Seu depoimento sobre a enfermidade, já publicado na Folha em 10 de janeiro de 2010, reaparece agora no livro "O Chalé da Memória", ao lado dos outros textos autobiográficos que, em condições exasperantes, ele conseguiu elaborar antes de sua morte.

Especialista na história contemporânea europeia (seu livro "Pós-Guerra" foi publicado no Brasil em 2008, pela Objetiva), Judt não se demora demasiado em pormenores pessoais.

Suas lembranças se impregnam de política e economia. Em outros de seus livros recentes, como "O Mal Ronda a Terra" (ed. Objetiva), Judt se mostra um meticuloso crítico do crescimento da desigualdade social nos países desenvolvidos.

CHEIROS

O tema é retomado por Judt em "O Chalé da Memória" numa chave discretamente proustiana.

Ele recorda o cheiro e o estofamento do transporte público londrino, as experiências com a péssima comida da infância (amenizadas pela culinária judaica na casa dos avós paternos) e suas modestas férias familiares na Suíça (onde ficava o chalé do título do livro).

Cada um desses capítulos -cuja estrutura por vezes se assemelha à de um conto, com boas surpresas no final- traz a nostalgia de um mundo menos consumista, menos atulhado de gente, mais austero nas maneiras.

Judt não perde de vista, entretanto, o que havia de desconfortável, de insosso, de poluído e de cinzento na Inglaterra de meados do século passado.

Vivendo em condições modestas, ele amargou a violência e a estupidez de seus professores na escola do bairro.
***
O QUE FAZER -
Troque "cinzento" por "acinzentado" no trecho do texto sobre as memórias de Judt que começa em "Judt não perde" e termina em "escola do bairro.". Reproduza esse trecho com essa única alteração.

DADOS DISPONÍVEIS -
***
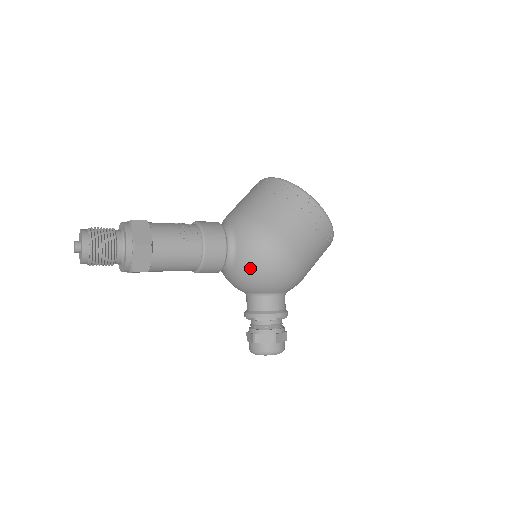
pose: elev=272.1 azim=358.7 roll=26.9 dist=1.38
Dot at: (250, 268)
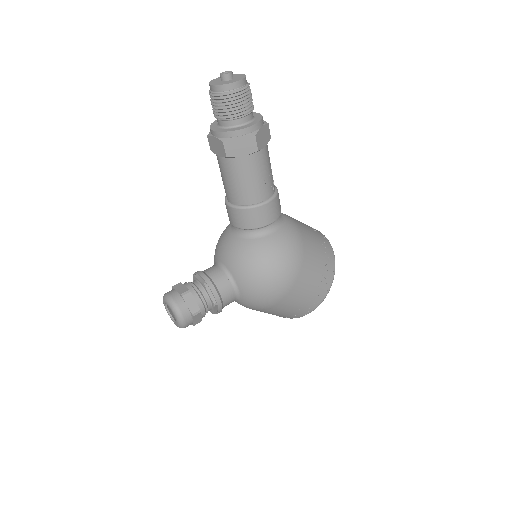
Dot at: (261, 255)
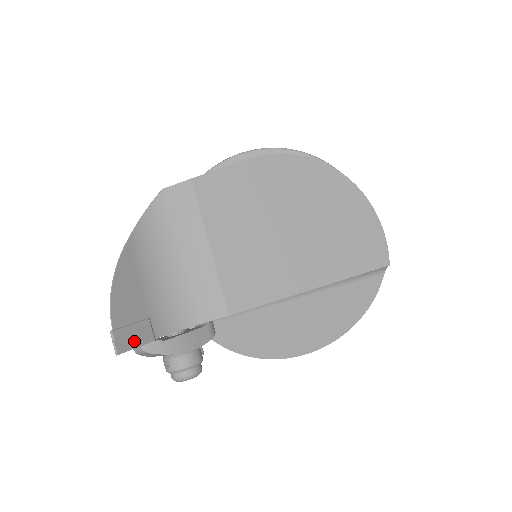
***
RESULTADO DA TAREFA -
Judt não perde de vista, entretanto, o que havia de desconfortável, de insosso, de poluído e de acinzentado na Inglaterra de meados do século passado.

Vivendo em condições modestas, ele amargou a violência e a estupidez de seus professores na escola do bairro.